Other Women’s Kitchens, Alison BinneyThe full jacket features a colourful painting of a woman in a kitchen with a teapot on the table -- you see cupboards and kitchen furniture, semi-abstract, in yellow, blue, brown etc with lots of light streaming through. The title is in large lower case blue font justified top left and occupies two lines. The author's name is in a smaller red italic font below this. Some smaller text below that tells us, in blue that the pamphlet was a Mslexia competition winner.

Seren, 2021        £5.00


This is a fun, tender exploration of lesbianism, almost a primer, perhaps, for women who haven’t yet come out. Poems such as ‘Coming out for beginners’, ‘The L Word’, and ‘Lesbianism by numbers’ have a practical edge, interesting for discussions revolving around the uses of poetry.

The Word written ‘in commemoration of the 40th anniversary of Gay’s The Word bookshop’ made me think of a different kind of pamphleteering, to which Other Women’s Kitchens feels similar: 1970s gay liberation literature. Having said that, certain lines have a yearning, tender quality, a world apart from any activist lit:

Other people walked past.
Nothing happened.

No one thought
they were gay.

I wondered if they
might be gay.

The poem that really caught my attention was ‘Testimony’ strongly eye-catching because it’s in the shape of a Latin cross or crucifix.

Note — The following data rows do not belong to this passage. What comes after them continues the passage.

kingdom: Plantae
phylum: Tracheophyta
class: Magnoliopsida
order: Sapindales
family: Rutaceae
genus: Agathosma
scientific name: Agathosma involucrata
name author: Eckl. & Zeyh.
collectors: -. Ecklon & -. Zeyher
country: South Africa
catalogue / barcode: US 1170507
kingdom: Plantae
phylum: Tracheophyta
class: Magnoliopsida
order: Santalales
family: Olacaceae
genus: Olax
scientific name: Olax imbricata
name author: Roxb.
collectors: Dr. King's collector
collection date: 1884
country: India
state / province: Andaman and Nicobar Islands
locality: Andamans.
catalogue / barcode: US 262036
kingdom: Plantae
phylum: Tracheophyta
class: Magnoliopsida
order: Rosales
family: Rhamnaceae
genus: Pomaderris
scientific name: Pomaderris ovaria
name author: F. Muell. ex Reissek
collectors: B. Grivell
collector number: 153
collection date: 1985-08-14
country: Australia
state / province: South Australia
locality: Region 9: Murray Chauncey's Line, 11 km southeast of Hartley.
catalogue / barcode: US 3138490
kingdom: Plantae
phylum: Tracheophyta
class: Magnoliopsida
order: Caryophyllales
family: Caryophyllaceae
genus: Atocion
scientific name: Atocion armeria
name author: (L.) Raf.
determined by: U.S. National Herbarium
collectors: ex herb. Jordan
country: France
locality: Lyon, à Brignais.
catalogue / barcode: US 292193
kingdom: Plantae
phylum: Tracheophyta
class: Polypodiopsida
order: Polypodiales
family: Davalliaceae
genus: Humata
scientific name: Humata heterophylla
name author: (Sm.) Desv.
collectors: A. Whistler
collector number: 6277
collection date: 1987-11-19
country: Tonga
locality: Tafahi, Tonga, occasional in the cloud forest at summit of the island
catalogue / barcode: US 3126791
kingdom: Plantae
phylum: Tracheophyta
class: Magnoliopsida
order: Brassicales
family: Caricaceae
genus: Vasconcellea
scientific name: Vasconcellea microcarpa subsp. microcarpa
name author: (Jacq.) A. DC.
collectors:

It is made up of ‘sources from the testimonies of LGBTQ+ Christians who shared experiences of coming out in church communities’. It begins: ‘you have a hole in your / soul your breasts belong to your future husband’. I can’t help being reminded of Marilyn Manson lyrics here (‘there’s a hole in a soul that we fill with dope. And we’re feelin’ fine’), which, for me, adds to the queer comic zest.

I also enjoy the sheer randomness of comments in ‘Testimony’, such as ‘you’re not as well-dressed as I thought’, or ‘so annoying it is possible you were dropped on your head at birth Jesus’. This poem is cunningly unpunctuated so it isn’t immediately obvious where a sentence begins and ends: the reader gets to choose what’s being said.

The collection isn’t all comedy. It seriously criticises through comedy the homophobia within various church communities: ‘I’ve stopped shopping in the supermarket that shows two men / cooking lasagne in their home because I think they’re normalising something disgusting’.

It also captures the superiority/smugness of some Christians, what you might call the arms’ length approach to LGBTQ+ people within churches:

we love you and are happy to continue coming to church but we don’t think it appropriate for you to speak can I pray for you?

It’s difficult to always say where the boundary between rhetoric and poetry exactly lies in Other Womens Kitchens I think it’s a mixture. But most importantly, it is unfalteringly generous to people who are different.